Ray Dalio ist es gewohnt, mit Lob überhäuft zu werden. Als Gründer und langjähriger Chef - offiziell nur noch Co-Chief Investment Officer - des weltgrößten Hedgefonds Bridgewater Associates pendelt er meist zwischen Anerkennung und Bewunderung. Seine einzigartige Portfolio-Strategie zielt darauf, den "heiligen Gral" hoher Rendite mit geringem Risiko zu finden - und viele glauben, Dalio habe diesen Gral bereits.

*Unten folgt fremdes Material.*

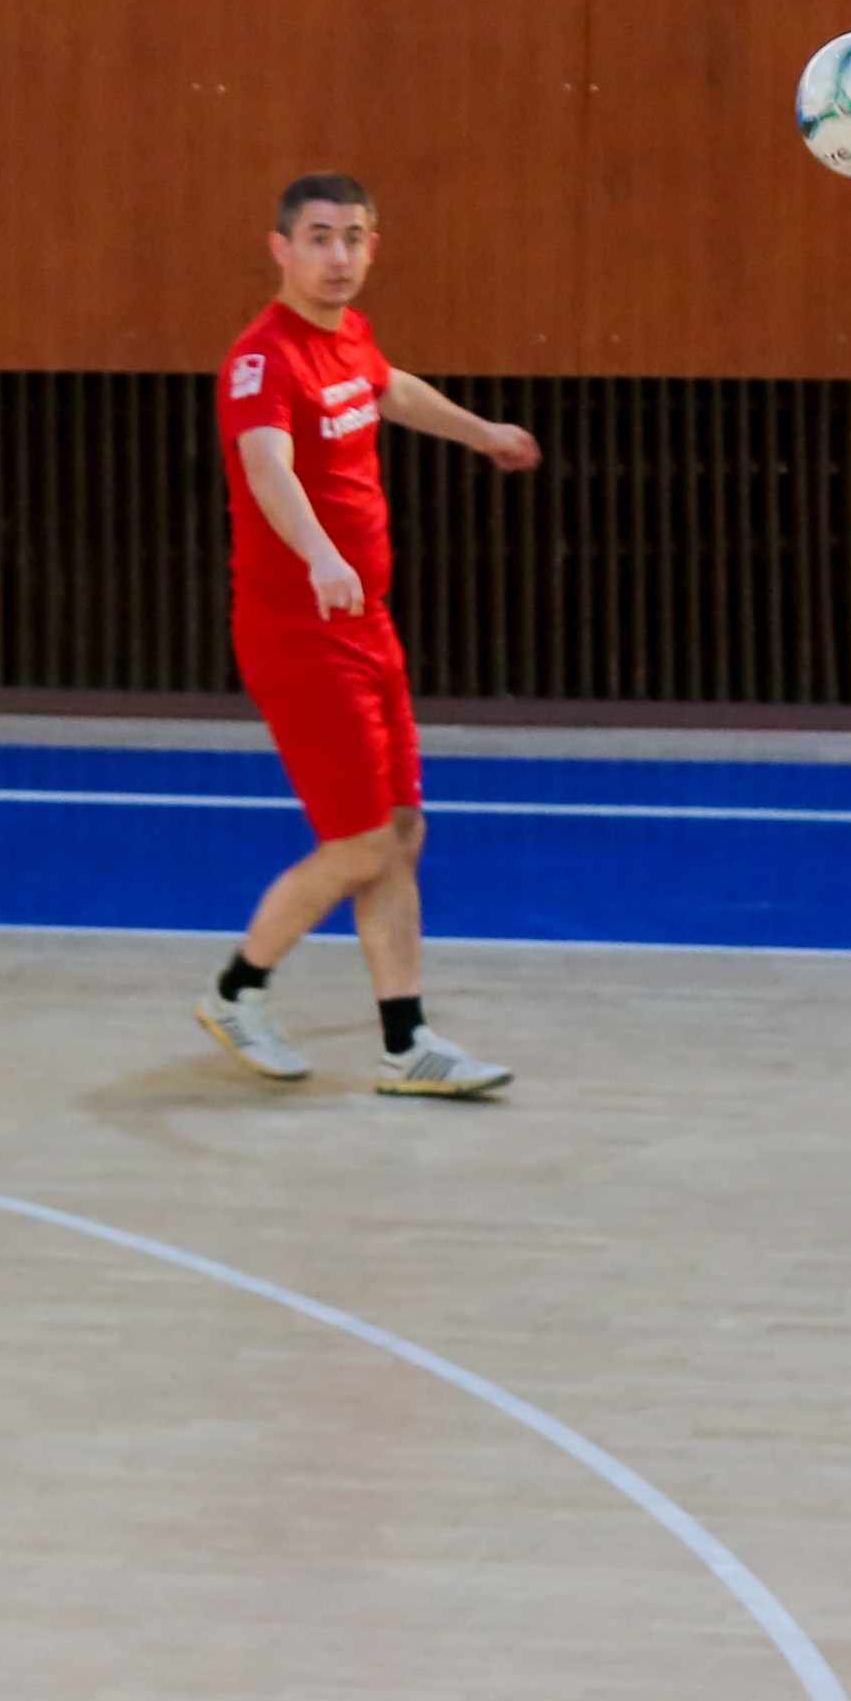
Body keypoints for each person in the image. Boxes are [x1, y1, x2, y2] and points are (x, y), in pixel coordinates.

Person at [191, 173, 543, 1100]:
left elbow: (389, 391)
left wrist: (481, 432)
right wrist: (317, 553)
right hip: (299, 633)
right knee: (358, 845)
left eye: (353, 237)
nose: (338, 255)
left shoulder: (347, 336)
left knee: (399, 830)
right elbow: (265, 466)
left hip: (366, 625)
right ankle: (235, 992)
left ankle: (404, 1042)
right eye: (318, 237)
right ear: (281, 248)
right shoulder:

Umso wertvoller ist für ihn Feedback, wenn es auch mal negativ ausfällt - und dann gerne gleich drastisch. "Ray, du verdienst ein D- (also in etwa die deutsche Schulnote 5) für deinen Auftritt im Meeting heute ... Du hast dich überhaupt nicht vorbereitet, denn wenn du es hättest, könntest du unmöglich so durcheinander sein", schrieb ihm ein Portfolio-Manager namens Jim Haskel ins Stammbuch.

Dalio hat das harsche Urteil selbst weiter verbreitet - erst intern an die Angestellten weitergeleitet, und nun noch in einen öffentlichen Vortrag aufgenommen, über den das Karriereportal LinkedIn berichtet. Auch das Urteil einer 24-jährigen Research-Mitarbeiterin nahm er auf, die ihm in einer Diskussion über Trumps Folgen für die Wirtschaft attestierte: "Was du sagst, ergibt nicht wirklich viel Sinn."

Der Hedgefonds-Guru wirbt für "radikale Transparenz" und empfiehlt anderen Managern, es ihm gleichzutun. Wer wirklich wisse, was die Mitarbeiter denken, werde schneller auf Schwächen und Stärken aufmerksam. Das helfe weiter, im Gegensatz zu diplomatischen Phrasen, die aus Angst vor der Autorität abgesondert werden.

Dalio lässt nicht nur sich selbst offen kritisieren. Er präsentierte auch ein internes Feedback-Portal namens Dot Collector, in dem alle Bridgewater-Angestellten sich gegenseitig bewerten.